I was able to take it from the blue back into a strong clean yellow with HCl. I brought it back up to the about pH 9.5 and stopped. I let it cool. It was perfectly clear. After reading your email regarding the blue color I have added NaOH until the pH increased and I saw the blue color return with the drops as they disperse. I put it on a light table where I could watch and the blue keeps getting stronger with each drop and I have gone all the way to pH 14. The blue is almost like steel blue. It is not what I would call attractive and the solution is so dark as to appear black except with strong transmitted light.
This does not appear to follow the expectation that this phenomena occurs only up to pH of maybe 10.8 was it. And the color has no red or purple to it - it is not a cobalt blue either.
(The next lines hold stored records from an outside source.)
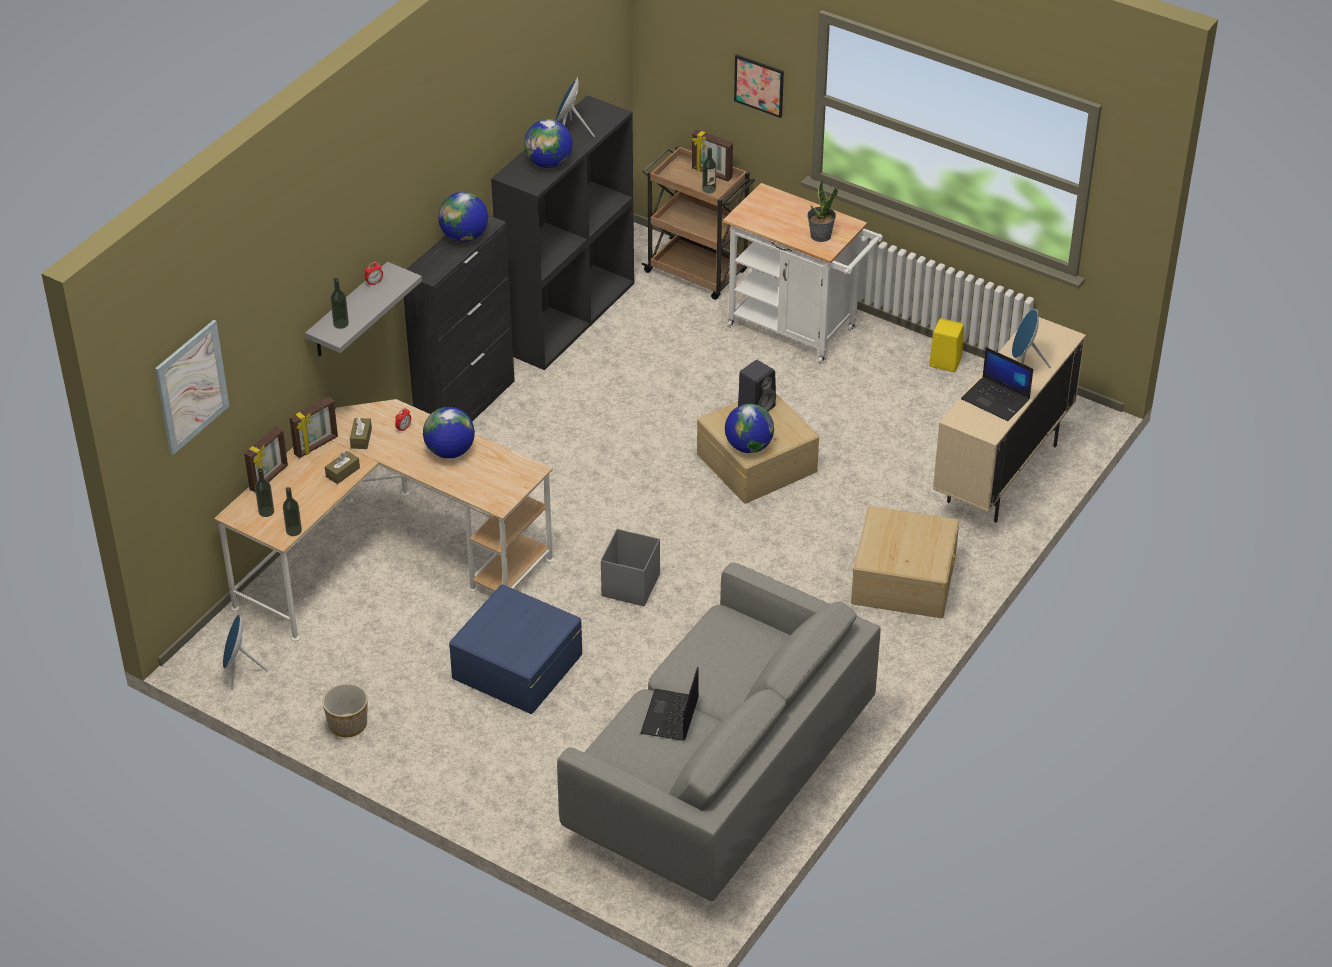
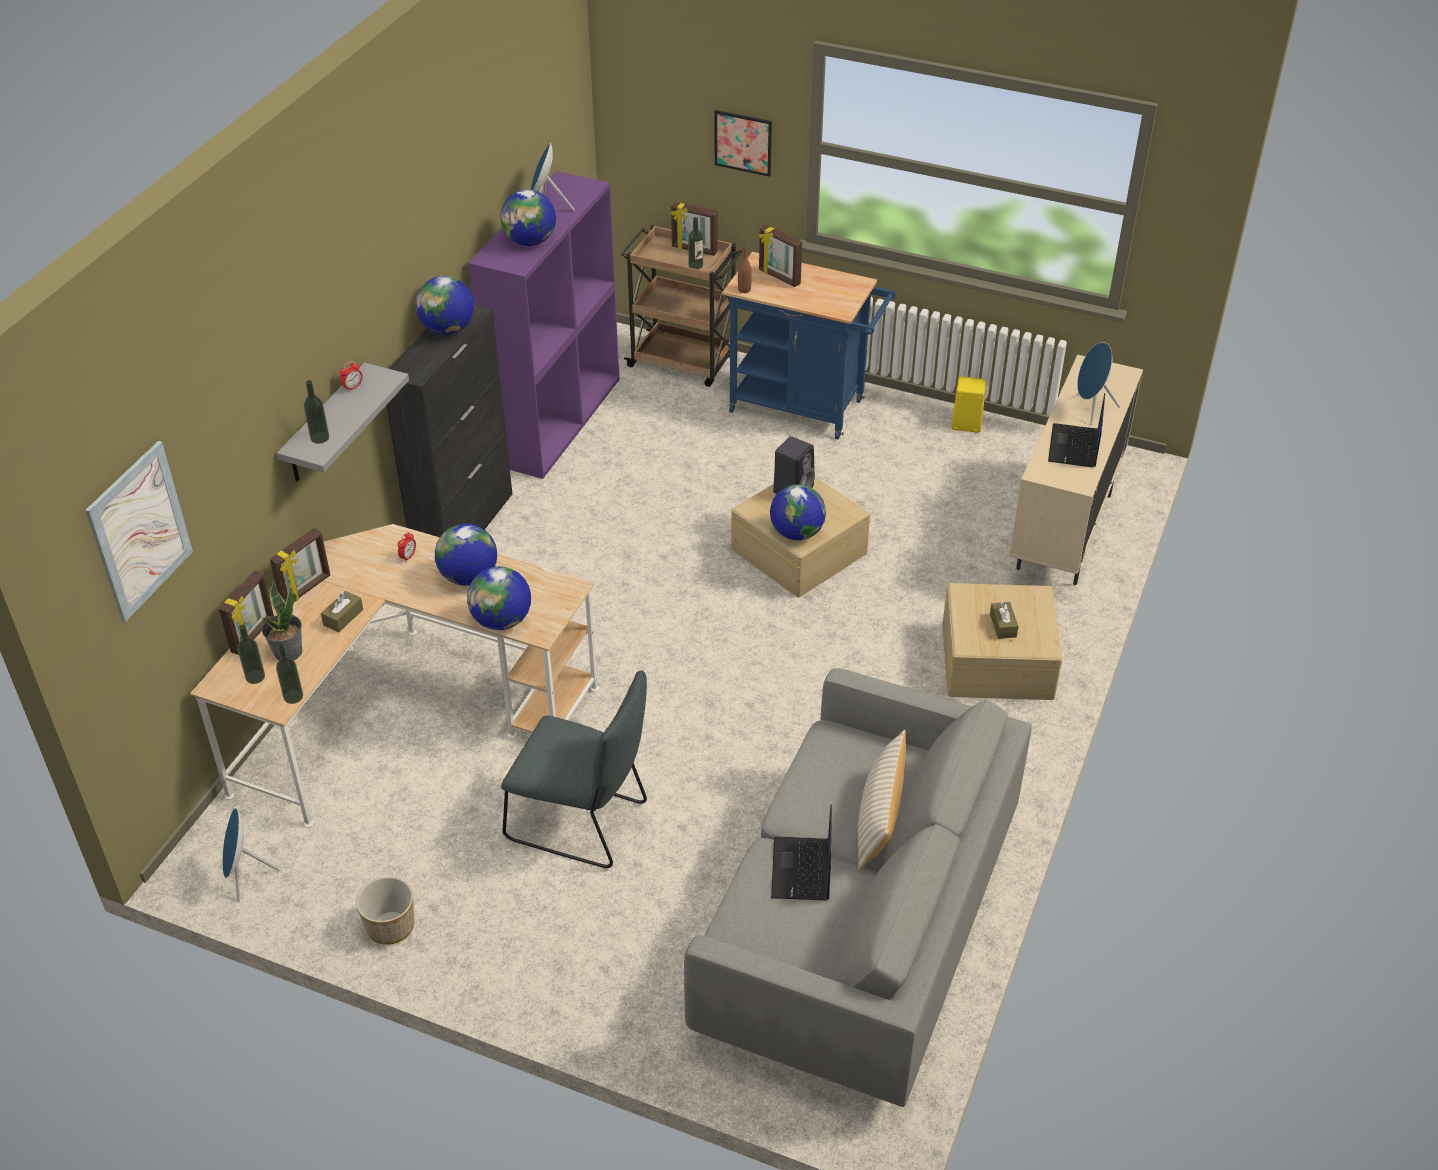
camera: 10 degrees left, 0 degrees up
(361, 438) = (359, 574): brown tissue box -> brown tissue box (1003, 625)
(469, 491) = (502, 621): none -> globe
(516, 666) = (583, 823): blue storage box -> grey chair
(568, 316) = (556, 420): black bookcase -> purple bookcase
(630, 586) = (693, 708): grey storage box -> none
(743, 220) = (744, 290): none -> brown bottle
(743, 686) = (879, 818): none -> beige pillow
(778, 211) = (779, 277): none -> picture frame
(798, 330) = (805, 408): white cart -> blue cart
(820, 236) = (832, 297): potted plant -> potted plant (288, 652)
(996, 399) = (1075, 447): laptop -> laptop turned 75 degrees clockwise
It has almost been like the solution is at the stopping point but won't shift gears so to speak (failure to resonate with the red gold morphic field?).
If this sounds like a dead end please let me know - I may be able to shift back into a yellow solution again and take it back to the pH where the magic is supposed to happen.
> You may just have a very small amount of the gold in solution. Did you add
> the H2O2 several times in the 12 hours before you brought the pH up?
Yes. The solution had plenty in it by the time it was through. It was barely bubbling of its own accord but if I agitated the flask it would release a cloud of bubbles.
I did catch some of the subtleties of the process with repetition. I would like to have confidence that I have arrived at the desired and worthwhile destination of "red gold" though."
I got the red gold tonight - it is my third batch. Thank you for you help. I made myself a burette and it worked beautifully - I will try to take some pictures of my setup sometime soon.
It is actually a purple color and very pretty. It took an hour and fifty minutes to run the precip ( that's about 60 minutes rapid stirring with a few 5 minute breaks ).
My burette works very very well and it is so simple and elegant ( less than $5 also ). I can set it very easily to put the drops in as slow or as fast as I could want. I was running about one drop for a little over a second with about 5 or 6 stirs per drop.
At 30 minutes I had put in 48ml and the pH was 1.0 ( the burette helps measure also )
After another 21 minutes of stirring ( after reloading the burette ) I had put in another 45ml and the pH was 1.0
After another 8 minutes I had put in another 15ml and the solution went clear and the pH was about 8.0 to 8.5
Another drop and the pH was 9.0
Another drop and the pH was 10.5
Upon cooling slightly after transfer into an Erlenmeyer flask the pH read 10.0 and the color was clear with a slight yellow tint.
I put the slightest of film of hydrogen peroxide on the very tip of a stir rod and touched the tip only very lightly for a moment to the surface of the solution, withdrew it, and waited. Within seconds the color began to show and spread into the solution slowly. The clear was being replaced and looked like smoke as it disappeared.
Ta Da - purple is here. Lilac. With a very small amount of precip so far.